Au 12 rue du Faubourg, on croise le passage du Prado (ouvert de 9h30-19h) avec ses restaurants modestes, turc, mauricien…et ses coiffeurs qui coupent les cheveux pour quelques euros. Au 46, tout près du métro Château-d’Eau, voici le Passage Brady, (ouvert de 7h30 à 22h), financé en 1828 par un commerçant qui voulait faire construire la plus longue rue couverte de Paris ». Les 216 mètres du passage furent amputés en 1854 de leur partie centrale par le percement du boulevard de Strasbourg. Aujourd’hui, ils se prolongent de l’autre côté du boulevard par une voie découverte.
Le recyclage de cet étroit goulot par l’exotisme a fait son succès pendant quelques dizaines d’années. On pouvait croire, disaient les commentateurs, qu’on se trouvait en Inde sans quitter Paris. (Il aurait mieux valu dire au Pakistan. En fait, dans les années 1970, des Pakistanais, puis des Sri-Lankais et des Mauriciens qui avaient renoncé à rejoindre une Angleterre de plus en plus difficile à atteindre, s’étaient arrêtés à Paris où ils sont désormais concentrés vers La Chapelle. Certains se sont établis dans ce passage où se succèdent restaurants, épicerie, coiffeurs, onglerie…) Cependant, tous ces commerçants pratiquent aujourd’hui des prix plus élevés que ceux de leurs compatriotes de La Chapelle, pour une nourriture qui tient du fast food. L’épicerie qui vend des patates douces, du manioc, des bouquets de coriandre, des épices en tout genre, de l’encens, du pain à nan… est elle aussi plus chère que les boutiques discrètes de la rue du faubourg.
Ceux qui cherchent une cuisine indienne un peu plus raffinée ne sont guère contents non plus. C’est sans doute pourquoi le passage somnole aujourd’hui.
En parcourant le réseau compliqué des rues qui mènent au passage du Caire, je voulais mettre mes pas dans les pas de Michel Pinçon et Monique Pinçon-Charlot et accomplir une « promenade sociologique » depuis les passages luxueux situés entre le Louvre et la rue Montmartre jusqu’aux couloirs populaires de la place du Caire.
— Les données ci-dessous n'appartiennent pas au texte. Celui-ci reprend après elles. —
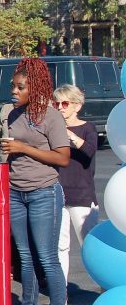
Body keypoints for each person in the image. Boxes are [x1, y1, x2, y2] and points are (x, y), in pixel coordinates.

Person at [3, 58, 71, 305]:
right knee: (25, 257)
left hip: (44, 191)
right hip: (16, 192)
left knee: (46, 257)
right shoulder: (13, 114)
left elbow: (63, 158)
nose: (14, 91)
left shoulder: (51, 116)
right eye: (13, 86)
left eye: (20, 87)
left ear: (35, 88)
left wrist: (23, 148)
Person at [52, 84, 99, 287]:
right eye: (56, 104)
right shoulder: (53, 129)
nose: (60, 108)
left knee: (90, 246)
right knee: (60, 248)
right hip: (58, 194)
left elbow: (89, 151)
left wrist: (69, 135)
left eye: (64, 103)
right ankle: (60, 294)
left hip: (82, 196)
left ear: (77, 106)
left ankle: (105, 286)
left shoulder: (88, 128)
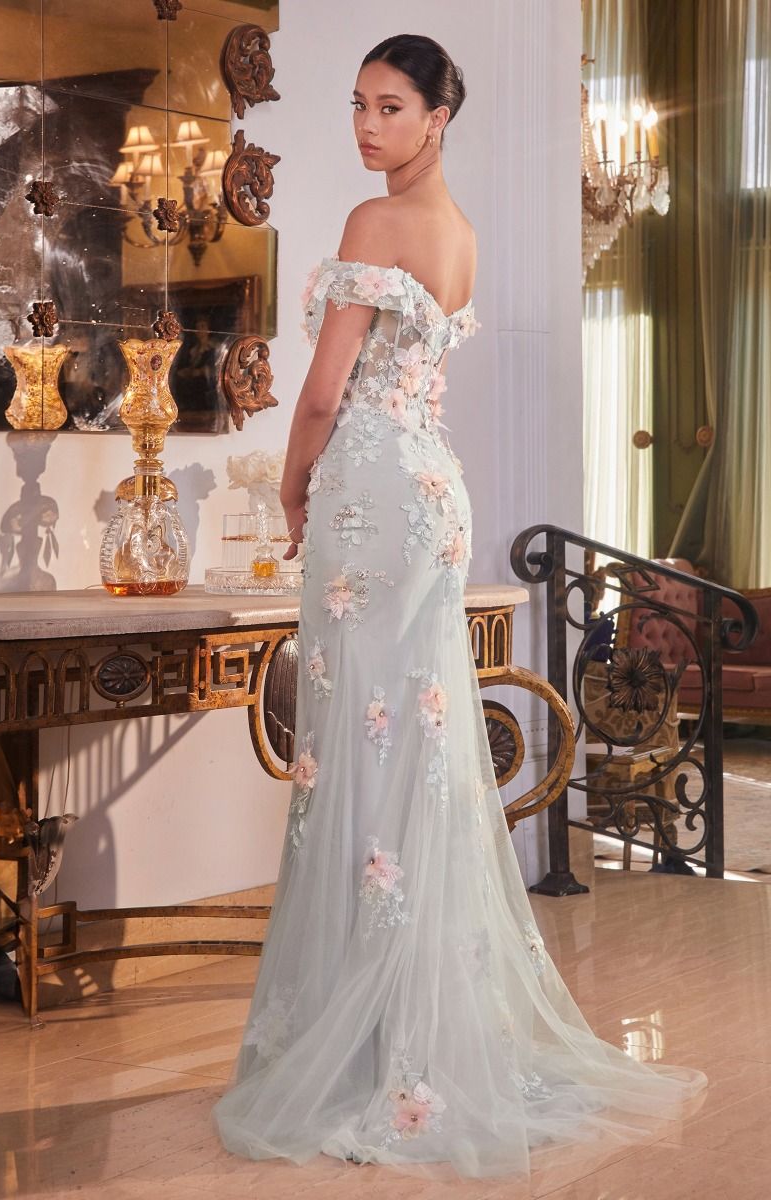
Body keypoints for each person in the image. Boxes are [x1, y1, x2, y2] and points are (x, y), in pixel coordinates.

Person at [212, 33, 707, 1183]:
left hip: (368, 493)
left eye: (388, 107)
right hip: (429, 488)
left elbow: (325, 394)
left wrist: (291, 485)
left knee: (353, 757)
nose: (363, 127)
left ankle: (373, 1045)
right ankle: (417, 1034)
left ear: (438, 116)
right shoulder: (461, 238)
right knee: (415, 754)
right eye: (355, 105)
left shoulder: (371, 227)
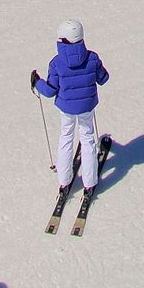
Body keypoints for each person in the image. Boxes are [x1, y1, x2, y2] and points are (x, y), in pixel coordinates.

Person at [31, 19, 110, 202]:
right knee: (88, 139)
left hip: (66, 108)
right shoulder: (92, 58)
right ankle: (89, 184)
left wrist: (37, 82)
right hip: (87, 107)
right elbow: (103, 78)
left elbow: (50, 90)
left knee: (66, 137)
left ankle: (64, 181)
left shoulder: (57, 63)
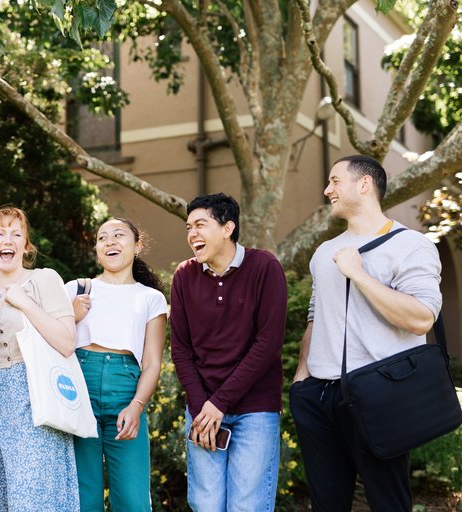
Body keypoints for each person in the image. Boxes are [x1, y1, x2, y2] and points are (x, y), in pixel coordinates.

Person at [290, 155, 442, 511]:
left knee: (389, 502)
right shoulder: (324, 251)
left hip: (381, 395)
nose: (327, 190)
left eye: (335, 181)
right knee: (327, 504)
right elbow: (317, 315)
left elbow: (421, 318)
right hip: (319, 396)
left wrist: (358, 274)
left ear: (364, 184)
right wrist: (302, 378)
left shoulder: (412, 245)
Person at [169, 193, 287, 512]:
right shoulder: (184, 276)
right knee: (205, 504)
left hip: (255, 410)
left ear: (227, 228)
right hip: (204, 410)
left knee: (247, 506)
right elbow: (180, 348)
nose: (192, 233)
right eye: (188, 226)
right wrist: (200, 408)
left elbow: (268, 344)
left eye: (200, 224)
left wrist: (219, 402)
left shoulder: (265, 267)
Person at [0, 206, 80, 511]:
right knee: (6, 497)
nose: (7, 239)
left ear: (26, 246)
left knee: (32, 497)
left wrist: (25, 303)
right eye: (0, 233)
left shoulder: (44, 279)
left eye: (16, 233)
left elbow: (66, 341)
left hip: (36, 394)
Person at [65, 218, 167, 511]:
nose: (110, 241)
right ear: (96, 249)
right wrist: (71, 315)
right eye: (102, 238)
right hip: (77, 390)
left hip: (126, 392)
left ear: (137, 245)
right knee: (84, 497)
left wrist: (137, 405)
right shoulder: (77, 288)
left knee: (133, 501)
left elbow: (151, 363)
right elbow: (50, 338)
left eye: (118, 235)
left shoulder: (151, 298)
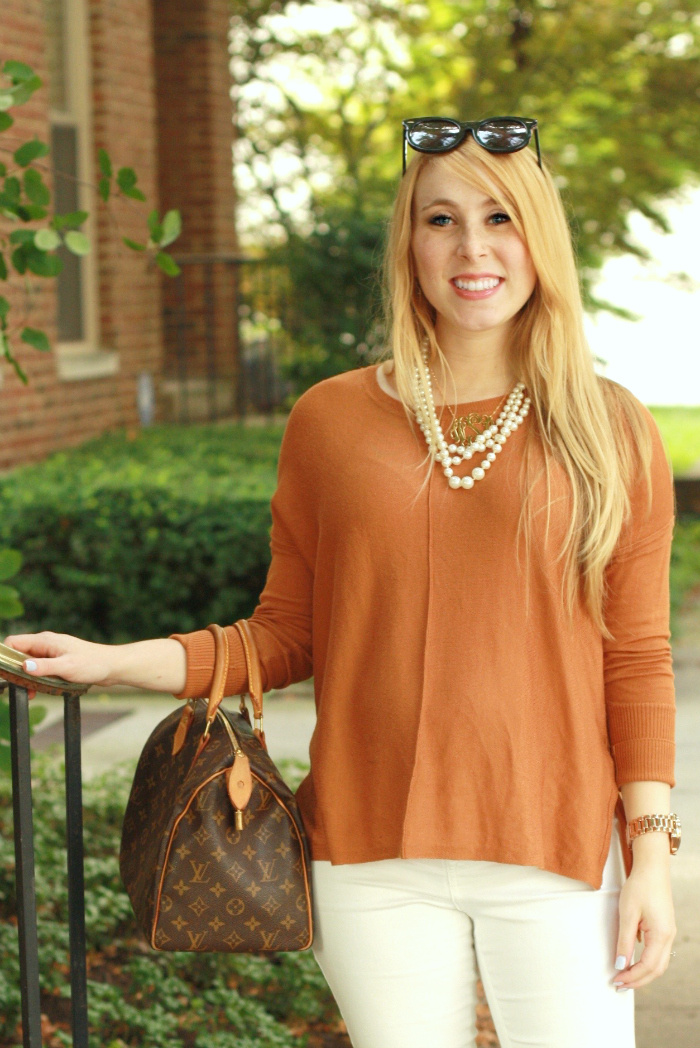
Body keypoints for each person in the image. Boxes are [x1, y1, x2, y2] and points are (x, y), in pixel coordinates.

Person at [6, 116, 680, 1048]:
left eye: (501, 217)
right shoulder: (331, 418)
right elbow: (286, 632)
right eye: (441, 219)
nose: (473, 247)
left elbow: (637, 656)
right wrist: (110, 661)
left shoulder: (611, 428)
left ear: (542, 239)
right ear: (410, 242)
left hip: (557, 852)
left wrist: (652, 856)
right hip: (370, 858)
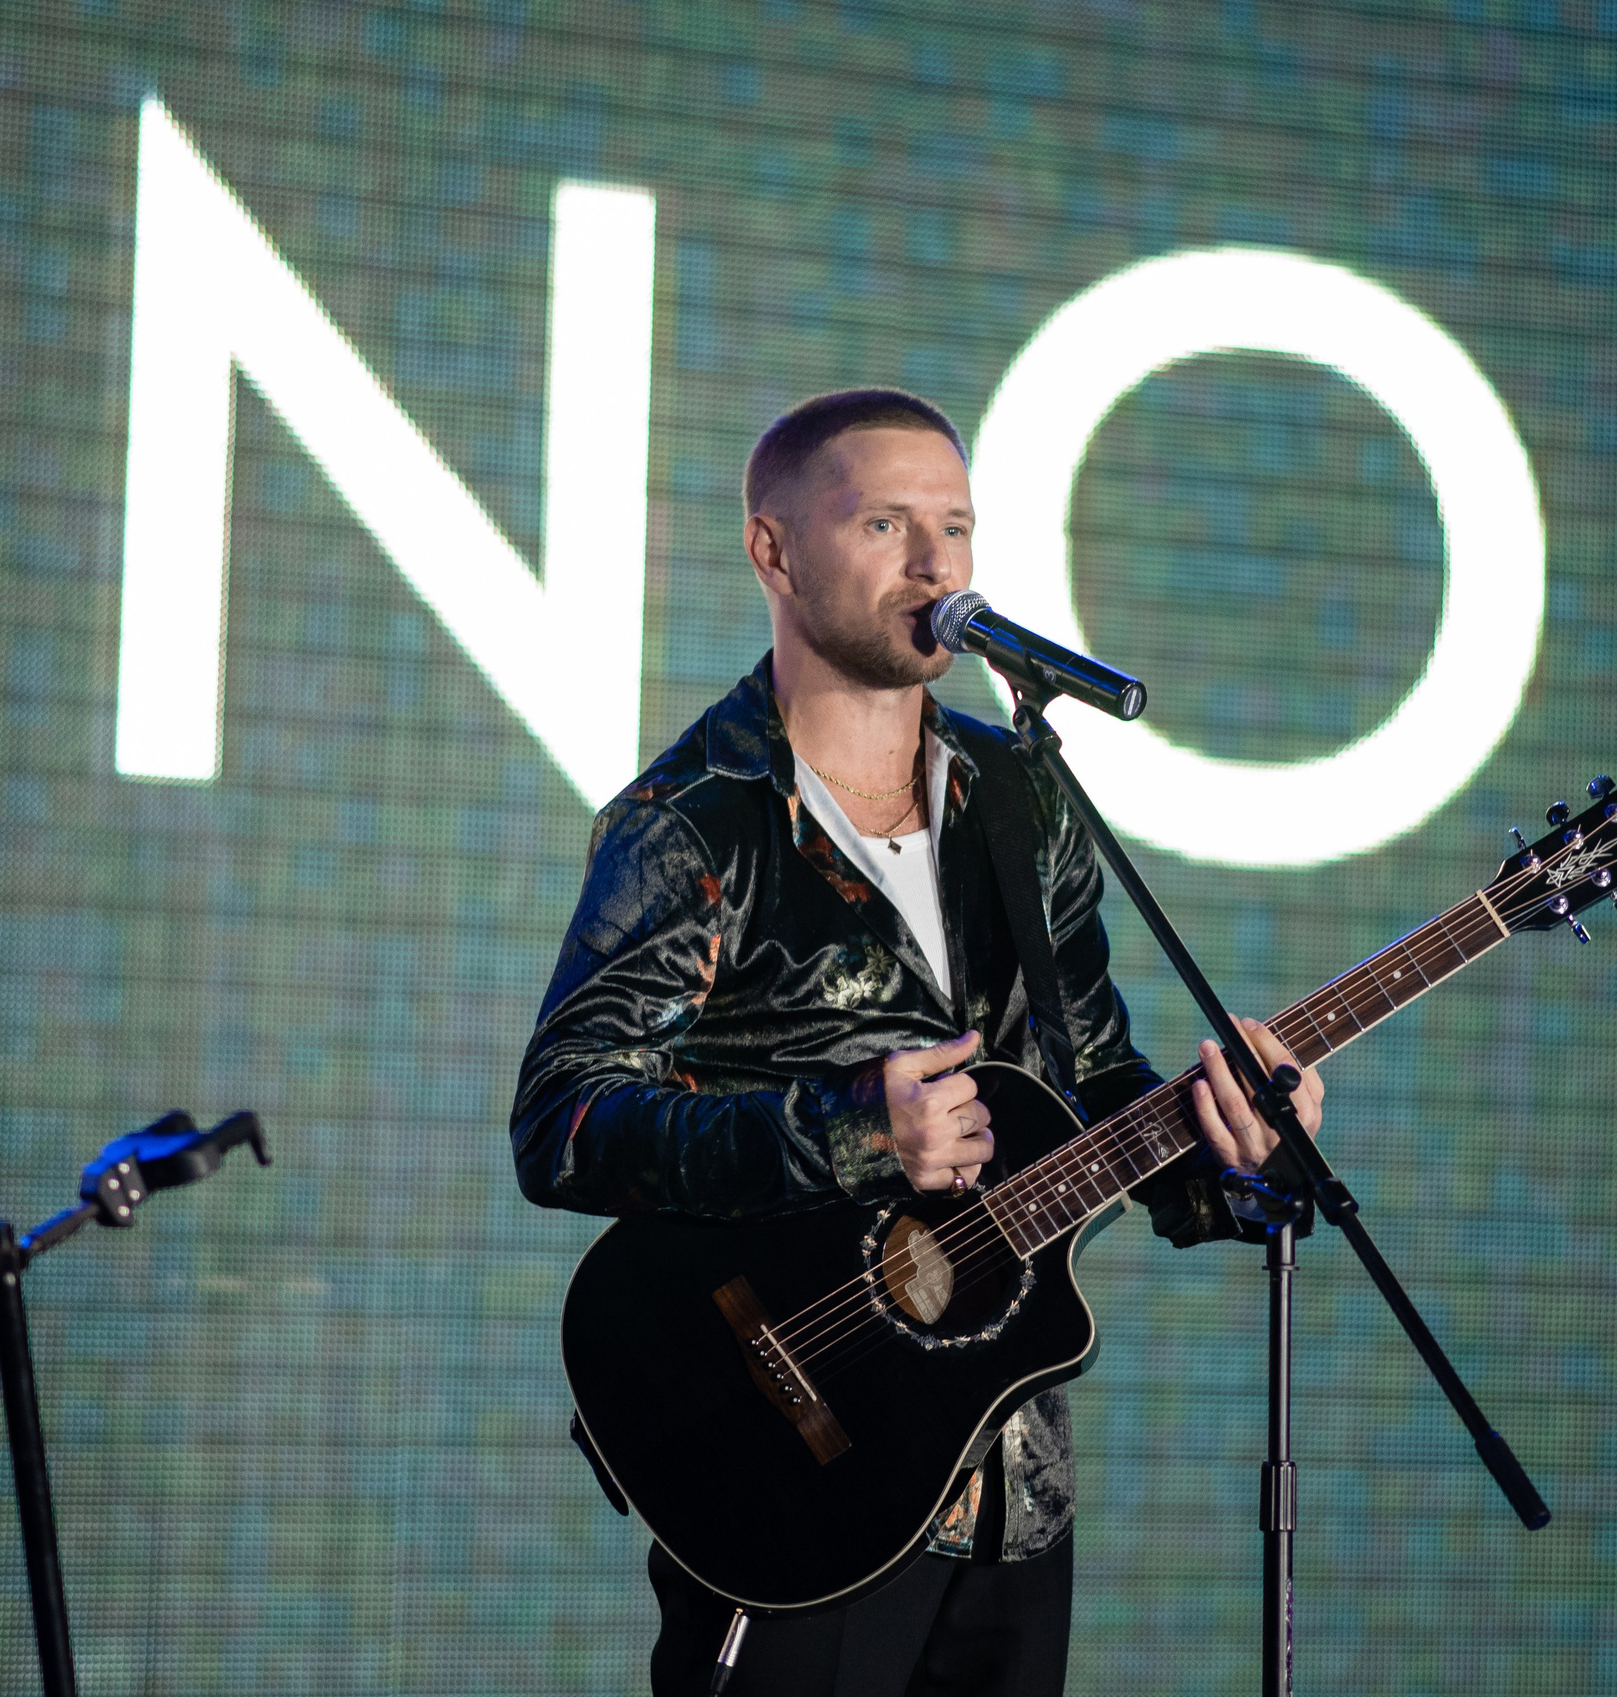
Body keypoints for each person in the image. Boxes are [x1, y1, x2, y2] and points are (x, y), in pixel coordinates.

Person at [511, 388, 1325, 1696]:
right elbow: (564, 1122)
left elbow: (1090, 1084)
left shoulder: (1023, 798)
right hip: (800, 1484)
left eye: (956, 525)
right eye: (885, 523)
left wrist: (1227, 1140)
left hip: (1012, 1488)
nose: (937, 564)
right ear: (774, 551)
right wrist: (851, 1132)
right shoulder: (696, 821)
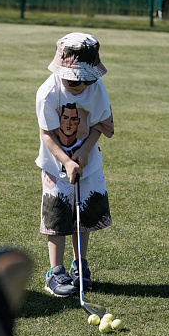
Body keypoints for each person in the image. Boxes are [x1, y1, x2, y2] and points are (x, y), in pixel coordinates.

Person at [36, 32, 114, 297]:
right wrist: (67, 161)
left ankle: (79, 265)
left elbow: (100, 124)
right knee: (57, 216)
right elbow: (47, 134)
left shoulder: (96, 87)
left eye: (81, 80)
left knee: (82, 214)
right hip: (55, 165)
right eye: (71, 78)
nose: (75, 83)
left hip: (87, 162)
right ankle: (54, 273)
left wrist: (84, 151)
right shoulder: (48, 92)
J’ai ramené de mes promenades la sensation d’une opposition entre un décor de théâtre (très réussi, mais un peu inquiétant parce que la ville paraît vivre seulement du tourisme) et d’un Paris qui fabrique encore les marchandises qui y sont consommées. Un peu plus loin, le passage Brady vit d’exotisme et contribue de plus à diffuser l’image d’une ville ouverte sur le monde et jouissant de son cosmopolitisme. Personne n’a l’air de se préoccuper des rapports Nord-Sud et du funeste post-colonialisme. Des odeurs de curry flottent dans l’air.
Michel Pinçon, Monique Pinçon-Charlot, 2009, Paris. Quinze promenades sociologiques, Payot.